Put every line of the records below into a JSON list of strings, one string per line, leaving out the blank lines.

[DATA FOR THIS TASK — start]

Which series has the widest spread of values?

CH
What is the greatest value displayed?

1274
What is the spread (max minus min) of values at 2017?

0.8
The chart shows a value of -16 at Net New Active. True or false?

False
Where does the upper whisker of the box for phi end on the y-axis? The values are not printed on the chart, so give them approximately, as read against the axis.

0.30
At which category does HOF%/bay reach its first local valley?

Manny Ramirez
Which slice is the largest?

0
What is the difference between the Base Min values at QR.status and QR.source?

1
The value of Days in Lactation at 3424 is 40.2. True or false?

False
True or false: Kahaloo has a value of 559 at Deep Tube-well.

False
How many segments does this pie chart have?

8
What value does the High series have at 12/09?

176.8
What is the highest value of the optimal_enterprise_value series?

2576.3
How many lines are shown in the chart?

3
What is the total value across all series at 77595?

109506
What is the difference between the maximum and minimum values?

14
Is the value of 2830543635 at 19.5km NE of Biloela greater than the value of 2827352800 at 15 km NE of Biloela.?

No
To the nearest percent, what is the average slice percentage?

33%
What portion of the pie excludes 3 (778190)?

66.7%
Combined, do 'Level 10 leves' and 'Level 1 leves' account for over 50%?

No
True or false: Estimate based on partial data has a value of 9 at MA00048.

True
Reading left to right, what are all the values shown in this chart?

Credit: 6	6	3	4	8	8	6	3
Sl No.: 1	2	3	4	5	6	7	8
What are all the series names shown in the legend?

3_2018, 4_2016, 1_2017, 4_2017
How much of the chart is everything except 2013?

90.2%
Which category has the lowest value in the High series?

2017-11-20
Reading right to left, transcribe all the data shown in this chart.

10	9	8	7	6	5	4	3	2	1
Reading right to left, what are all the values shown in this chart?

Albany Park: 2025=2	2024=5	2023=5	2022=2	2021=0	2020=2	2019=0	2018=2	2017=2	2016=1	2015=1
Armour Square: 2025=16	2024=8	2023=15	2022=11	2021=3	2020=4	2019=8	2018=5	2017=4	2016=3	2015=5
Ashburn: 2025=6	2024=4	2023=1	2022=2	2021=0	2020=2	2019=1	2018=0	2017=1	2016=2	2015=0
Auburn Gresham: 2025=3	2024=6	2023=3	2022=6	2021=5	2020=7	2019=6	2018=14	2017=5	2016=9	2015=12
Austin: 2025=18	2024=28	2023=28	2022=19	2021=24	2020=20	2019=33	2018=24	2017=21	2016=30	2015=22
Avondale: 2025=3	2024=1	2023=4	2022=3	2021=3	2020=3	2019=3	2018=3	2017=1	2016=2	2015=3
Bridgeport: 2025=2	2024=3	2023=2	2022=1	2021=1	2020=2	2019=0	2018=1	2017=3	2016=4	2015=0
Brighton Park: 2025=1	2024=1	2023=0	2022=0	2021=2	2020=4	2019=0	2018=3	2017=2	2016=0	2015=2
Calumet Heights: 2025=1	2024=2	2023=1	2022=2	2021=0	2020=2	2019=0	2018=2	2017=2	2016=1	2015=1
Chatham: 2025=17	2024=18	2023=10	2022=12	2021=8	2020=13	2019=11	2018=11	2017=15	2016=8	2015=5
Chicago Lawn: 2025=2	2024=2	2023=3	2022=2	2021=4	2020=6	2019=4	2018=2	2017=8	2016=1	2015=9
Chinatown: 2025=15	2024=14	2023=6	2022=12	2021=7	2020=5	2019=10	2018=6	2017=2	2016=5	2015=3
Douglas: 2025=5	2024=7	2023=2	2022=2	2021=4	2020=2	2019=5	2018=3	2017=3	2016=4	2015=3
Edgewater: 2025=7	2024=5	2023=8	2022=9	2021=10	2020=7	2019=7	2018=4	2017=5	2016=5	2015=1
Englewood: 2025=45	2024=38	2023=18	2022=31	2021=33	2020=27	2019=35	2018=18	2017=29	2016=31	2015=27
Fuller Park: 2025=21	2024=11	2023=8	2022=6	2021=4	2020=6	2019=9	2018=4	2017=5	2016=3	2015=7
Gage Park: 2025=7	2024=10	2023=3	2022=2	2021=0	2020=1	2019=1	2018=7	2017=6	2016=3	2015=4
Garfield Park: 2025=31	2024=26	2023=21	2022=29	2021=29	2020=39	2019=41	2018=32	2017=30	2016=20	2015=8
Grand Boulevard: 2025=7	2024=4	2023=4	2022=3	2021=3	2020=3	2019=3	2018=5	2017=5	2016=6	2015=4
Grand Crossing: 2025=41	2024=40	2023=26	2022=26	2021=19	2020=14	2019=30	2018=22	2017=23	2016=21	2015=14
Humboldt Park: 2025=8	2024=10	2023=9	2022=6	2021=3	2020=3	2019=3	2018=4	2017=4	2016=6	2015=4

[DATA FOR THIS TASK — finish]

* **EXERCISE SOLUTION**
[
  "Which series has the widest spread of values?",
  "CH",
  "What is the greatest value displayed?",
  "1274",
  "What is the spread (max minus min) of values at 2017?",
  "0.8",
  "The chart shows a value of -16 at Net New Active. True or false?",
  "False",
  "Where does the upper whisker of the box for phi end on the y-axis? The values are not printed on the chart, so give them approximately, as read against the axis.",
  "0.30",
  "At which category does HOF%/bay reach its first local valley?",
  "Manny Ramirez",
  "Which slice is the largest?",
  "0",
  "What is the difference between the Base Min values at QR.status and QR.source?",
  "1",
  "The value of Days in Lactation at 3424 is 40.2. True or false?",
  "False",
  "True or false: Kahaloo has a value of 559 at Deep Tube-well.",
  "False",
  "How many segments does this pie chart have?",
  "8",
  "What value does the High series have at 12/09?",
  "176.8",
  "What is the highest value of the optimal_enterprise_value series?",
  "2576.3",
  "How many lines are shown in the chart?",
  "3",
  "What is the total value across all series at 77595?",
  "109506",
  "What is the difference between the maximum and minimum values?",
  "14",
  "Is the value of 2830543635 at 19.5km NE of Biloela greater than the value of 2827352800 at 15 km NE of Biloela.?",
  "No",
  "To the nearest percent, what is the average slice percentage?",
  "33%",
  "What portion of the pie excludes 3 (778190)?",
  "66.7%",
  "Combined, do 'Level 10 leves' and 'Level 1 leves' account for over 50%?",
  "No",
  "True or false: Estimate based on partial data has a value of 9 at MA00048.",
  "True",
  "Reading left to right, what are all the values shown in this chart?",
  "Credit: 6\t6\t3\t4\t8\t8\t6\t3",
  "Sl No.: 1\t2\t3\t4\t5\t6\t7\t8",
  "What are all the series names shown in the legend?",
  "3_2018, 4_2016, 1_2017, 4_2017",
  "How much of the chart is everything except 2013?",
  "90.2%",
  "Which category has the lowest value in the High series?",
  "2017-11-20",
  "Reading right to left, transcribe all the data shown in this chart.",
  "10\t9\t8\t7\t6\t5\t4\t3\t2\t1",
  "Reading right to left, what are all the values shown in this chart?",
  "Albany Park: 2025=2\t2024=5\t2023=5\t2022=2\t2021=0\t2020=2\t2019=0\t2018=2\t2017=2\t2016=1\t2015=1",
  "Armour Square: 2025=16\t2024=8\t2023=15\t2022=11\t2021=3\t2020=4\t2019=8\t2018=5\t2017=4\t2016=3\t2015=5",
  "Ashburn: 2025=6\t2024=4\t2023=1\t2022=2\t2021=0\t2020=2\t2019=1\t2018=0\t2017=1\t2016=2\t2015=0",
  "Auburn Gresham: 2025=3\t2024=6\t2023=3\t2022=6\t2021=5\t2020=7\t2019=6\t2018=14\t2017=5\t2016=9\t2015=12",
  "Austin: 2025=18\t2024=28\t2023=28\t2022=19\t2021=24\t2020=20\t2019=33\t2018=24\t2017=21\t2016=30\t2015=22",
  "Avondale: 2025=3\t2024=1\t2023=4\t2022=3\t2021=3\t2020=3\t2019=3\t2018=3\t2017=1\t2016=2\t2015=3",
  "Bridgeport: 2025=2\t2024=3\t2023=2\t2022=1\t2021=1\t2020=2\t2019=0\t2018=1\t2017=3\t2016=4\t2015=0",
  "Brighton Park: 2025=1\t2024=1\t2023=0\t2022=0\t2021=2\t2020=4\t2019=0\t2018=3\t2017=2\t2016=0\t2015=2",
  "Calumet Heights: 2025=1\t2024=2\t2023=1\t2022=2\t2021=0\t2020=2\t2019=0\t2018=2\t2017=2\t2016=1\t2015=1",
  "Chatham: 2025=17\t2024=18\t2023=10\t2022=12\t2021=8\t2020=13\t2019=11\t2018=11\t2017=15\t2016=8\t2015=5",
  "Chicago Lawn: 2025=2\t2024=2\t2023=3\t2022=2\t2021=4\t2020=6\t2019=4\t2018=2\t2017=8\t2016=1\t2015=9",
  "Chinatown: 2025=15\t2024=14\t2023=6\t2022=12\t2021=7\t2020=5\t2019=10\t2018=6\t2017=2\t2016=5\t2015=3",
  "Douglas: 2025=5\t2024=7\t2023=2\t2022=2\t2021=4\t2020=2\t2019=5\t2018=3\t2017=3\t2016=4\t2015=3",
  "Edgewater: 2025=7\t2024=5\t2023=8\t2022=9\t2021=10\t2020=7\t2019=7\t2018=4\t2017=5\t2016=5\t2015=1",
  "Englewood: 2025=45\t2024=38\t2023=18\t2022=31\t2021=33\t2020=27\t2019=35\t2018=18\t2017=29\t2016=31\t2015=27",
  "Fuller Park: 2025=21\t2024=11\t2023=8\t2022=6\t2021=4\t2020=6\t2019=9\t2018=4\t2017=5\t2016=3\t2015=7",
  "Gage Park: 2025=7\t2024=10\t2023=3\t2022=2\t2021=0\t2020=1\t2019=1\t2018=7\t2017=6\t2016=3\t2015=4",
  "Garfield Park: 2025=31\t2024=26\t2023=21\t2022=29\t2021=29\t2020=39\t2019=41\t2018=32\t2017=30\t2016=20\t2015=8",
  "Grand Boulevard: 2025=7\t2024=4\t2023=4\t2022=3\t2021=3\t2020=3\t2019=3\t2018=5\t2017=5\t2016=6\t2015=4",
  "Grand Crossing: 2025=41\t2024=40\t2023=26\t2022=26\t2021=19\t2020=14\t2019=30\t2018=22\t2017=23\t2016=21\t2015=14",
  "Humboldt Park: 2025=8\t2024=10\t2023=9\t2022=6\t2021=3\t2020=3\t2019=3\t2018=4\t2017=4\t2016=6\t2015=4"
]